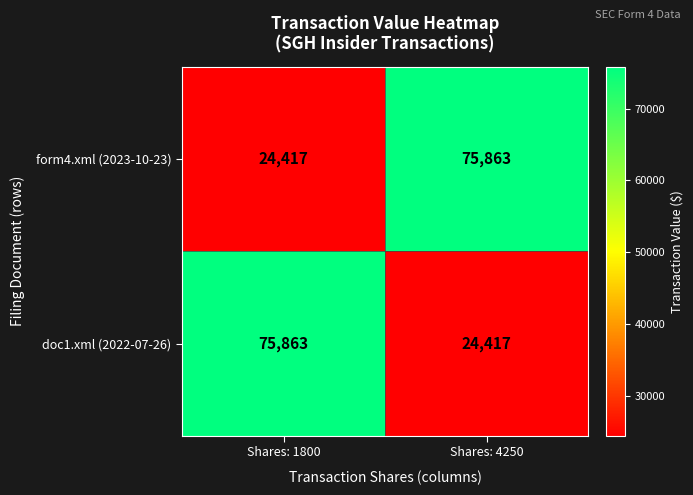

What is the difference between the highest and lowest values at Shares: 1800?

51446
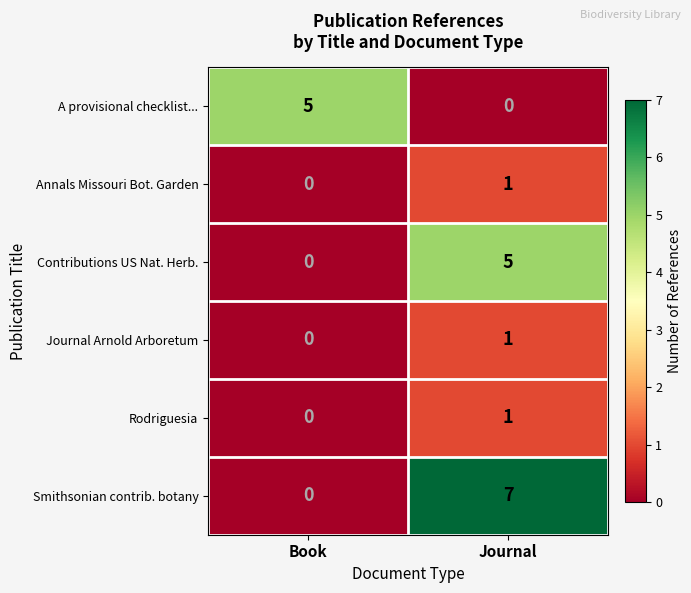

What value does the Smithsonian contrib. botany series have at Journal?

7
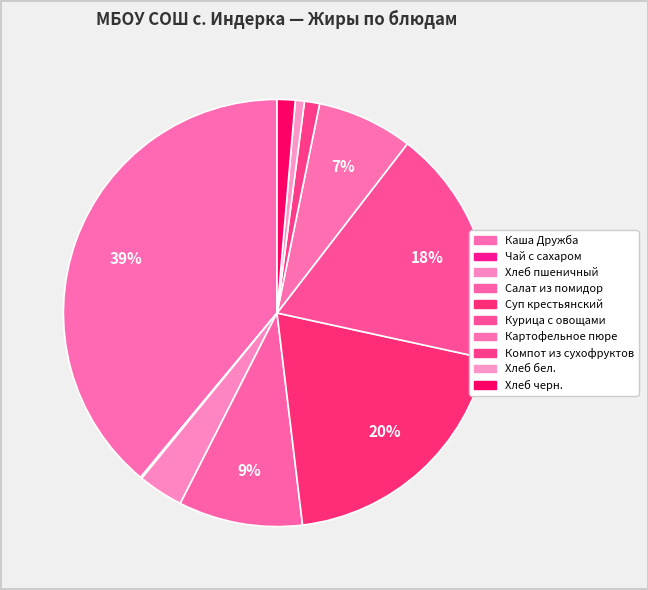

What is the total percentage of Компот из сухофруктов and Суп крестьянский?

20.8%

──────────

*Work task*:
Quote all of the items above word for word, keeping the text of each one but leaving out the pictures.

*Answer space*:
What is the difference between the highest and lowest values at Shares: 1800?

51446

What value does the Smithsonian contrib. botany series have at Journal?

7

What is the total percentage of Компот из сухофруктов and Суп крестьянский?

20.8%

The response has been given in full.